TORONTO – The Canadian dollar moved lower Monday, as growing concerns about the global economy weighed on currencies.
The loonie closed down 0.03 of a cent to 96.18, near a 5-1/2 month low.
It has lost more than five cents in a little over a month as nervous traders avoided risk and flocked to the U.S. Treasury and amid reduced expectations for a rate hike from Canada’s central bank.
The Bank of Canada is widely expected to leave its key rate unchanged at one per cent on Tuesday, and governor Mark Carney could also end up discouraging any thought of a rise in interest rates this year because of a slowing economy.
Finance Minister Jim Flaherty told reporters in Toronto he will discuss the worsening economic climate with his Group of Seven colleagues Tuesday morning.

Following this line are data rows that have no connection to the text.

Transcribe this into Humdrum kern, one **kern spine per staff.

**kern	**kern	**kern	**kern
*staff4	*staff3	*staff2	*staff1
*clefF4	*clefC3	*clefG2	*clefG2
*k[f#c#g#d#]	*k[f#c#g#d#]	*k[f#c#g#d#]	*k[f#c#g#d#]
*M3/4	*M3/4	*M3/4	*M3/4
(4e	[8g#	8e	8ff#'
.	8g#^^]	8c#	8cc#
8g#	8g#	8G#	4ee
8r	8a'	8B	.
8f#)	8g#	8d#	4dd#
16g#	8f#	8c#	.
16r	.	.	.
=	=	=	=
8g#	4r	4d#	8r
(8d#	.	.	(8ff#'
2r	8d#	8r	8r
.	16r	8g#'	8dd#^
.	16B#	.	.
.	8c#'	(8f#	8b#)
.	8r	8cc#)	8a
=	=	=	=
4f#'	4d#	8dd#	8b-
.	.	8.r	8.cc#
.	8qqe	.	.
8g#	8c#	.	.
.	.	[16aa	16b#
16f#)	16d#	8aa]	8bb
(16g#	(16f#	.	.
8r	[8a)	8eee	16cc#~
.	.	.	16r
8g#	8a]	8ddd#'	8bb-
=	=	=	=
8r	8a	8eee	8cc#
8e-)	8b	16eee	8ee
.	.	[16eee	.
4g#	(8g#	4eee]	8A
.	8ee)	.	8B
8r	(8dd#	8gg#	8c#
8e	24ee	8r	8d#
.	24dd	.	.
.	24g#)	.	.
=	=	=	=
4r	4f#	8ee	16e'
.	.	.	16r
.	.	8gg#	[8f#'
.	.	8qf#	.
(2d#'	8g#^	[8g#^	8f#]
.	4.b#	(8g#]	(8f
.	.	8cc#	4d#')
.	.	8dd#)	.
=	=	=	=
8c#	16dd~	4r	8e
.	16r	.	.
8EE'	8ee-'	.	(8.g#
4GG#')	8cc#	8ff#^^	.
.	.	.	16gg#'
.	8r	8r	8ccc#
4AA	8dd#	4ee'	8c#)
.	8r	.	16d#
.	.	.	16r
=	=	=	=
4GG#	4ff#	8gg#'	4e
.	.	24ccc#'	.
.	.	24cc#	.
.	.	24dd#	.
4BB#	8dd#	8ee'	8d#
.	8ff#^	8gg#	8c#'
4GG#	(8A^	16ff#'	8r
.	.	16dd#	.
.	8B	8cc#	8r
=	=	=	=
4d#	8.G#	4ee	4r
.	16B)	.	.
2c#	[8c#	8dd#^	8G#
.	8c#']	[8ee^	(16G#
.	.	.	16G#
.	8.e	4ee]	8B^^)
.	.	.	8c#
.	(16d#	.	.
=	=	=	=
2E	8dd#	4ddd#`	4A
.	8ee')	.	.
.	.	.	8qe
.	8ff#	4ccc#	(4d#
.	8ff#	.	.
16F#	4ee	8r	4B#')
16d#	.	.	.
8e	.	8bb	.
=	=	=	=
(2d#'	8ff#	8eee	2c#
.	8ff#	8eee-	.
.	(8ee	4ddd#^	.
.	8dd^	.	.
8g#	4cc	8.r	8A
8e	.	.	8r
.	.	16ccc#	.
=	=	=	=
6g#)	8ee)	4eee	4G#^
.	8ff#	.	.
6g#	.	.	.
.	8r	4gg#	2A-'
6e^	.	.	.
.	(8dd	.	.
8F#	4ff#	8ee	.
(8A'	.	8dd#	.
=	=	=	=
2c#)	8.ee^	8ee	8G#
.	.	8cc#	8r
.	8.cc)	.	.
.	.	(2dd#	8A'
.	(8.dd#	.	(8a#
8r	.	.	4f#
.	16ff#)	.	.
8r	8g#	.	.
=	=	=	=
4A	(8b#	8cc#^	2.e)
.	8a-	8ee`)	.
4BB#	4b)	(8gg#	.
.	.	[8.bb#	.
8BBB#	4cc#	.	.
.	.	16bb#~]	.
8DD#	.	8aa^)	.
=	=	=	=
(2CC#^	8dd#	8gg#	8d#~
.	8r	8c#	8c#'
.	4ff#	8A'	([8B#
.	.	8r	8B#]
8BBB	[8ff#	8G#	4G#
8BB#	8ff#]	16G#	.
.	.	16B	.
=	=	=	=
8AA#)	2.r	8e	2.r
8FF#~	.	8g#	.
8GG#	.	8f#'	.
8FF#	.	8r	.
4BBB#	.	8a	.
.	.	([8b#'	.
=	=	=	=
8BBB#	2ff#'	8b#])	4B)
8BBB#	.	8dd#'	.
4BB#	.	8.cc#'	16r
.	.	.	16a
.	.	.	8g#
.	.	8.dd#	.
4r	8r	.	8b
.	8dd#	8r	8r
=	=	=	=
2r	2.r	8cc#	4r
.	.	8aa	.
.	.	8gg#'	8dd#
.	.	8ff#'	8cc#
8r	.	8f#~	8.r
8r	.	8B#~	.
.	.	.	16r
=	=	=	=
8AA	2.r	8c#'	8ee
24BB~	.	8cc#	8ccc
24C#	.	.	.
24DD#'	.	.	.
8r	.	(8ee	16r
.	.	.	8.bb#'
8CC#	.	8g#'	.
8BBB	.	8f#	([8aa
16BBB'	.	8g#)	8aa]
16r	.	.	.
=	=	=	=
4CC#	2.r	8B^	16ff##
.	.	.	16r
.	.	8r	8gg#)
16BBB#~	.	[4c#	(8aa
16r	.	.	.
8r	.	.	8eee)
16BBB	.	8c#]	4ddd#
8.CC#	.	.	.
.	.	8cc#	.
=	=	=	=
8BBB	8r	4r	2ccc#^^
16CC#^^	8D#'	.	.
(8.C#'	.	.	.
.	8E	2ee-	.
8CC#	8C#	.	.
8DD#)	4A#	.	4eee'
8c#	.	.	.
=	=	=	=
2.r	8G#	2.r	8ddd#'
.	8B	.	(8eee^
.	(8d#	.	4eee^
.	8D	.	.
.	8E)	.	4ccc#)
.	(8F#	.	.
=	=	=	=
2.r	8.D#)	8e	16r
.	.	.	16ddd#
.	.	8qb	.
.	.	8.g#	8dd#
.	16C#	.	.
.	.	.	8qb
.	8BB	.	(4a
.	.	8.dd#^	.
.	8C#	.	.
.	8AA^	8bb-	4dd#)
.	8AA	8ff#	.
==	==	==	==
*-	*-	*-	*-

Flaherty said he considers the global economic situation to be serious but added Canada’s relatively small federal debt and deficit give the federal government room to act if the need arises as it did in the 2008-09 downturn.
In commodities, the July crude contract on the New York Mercantile Exchange was up 75 cents to $83.98 U-S a barrel.
The July copper contract on the Nymex rose two cents to US$3.33 a pound.
Bullion prices for August were lower with the contract falling $8.20 to US$1,613.90 an ounce.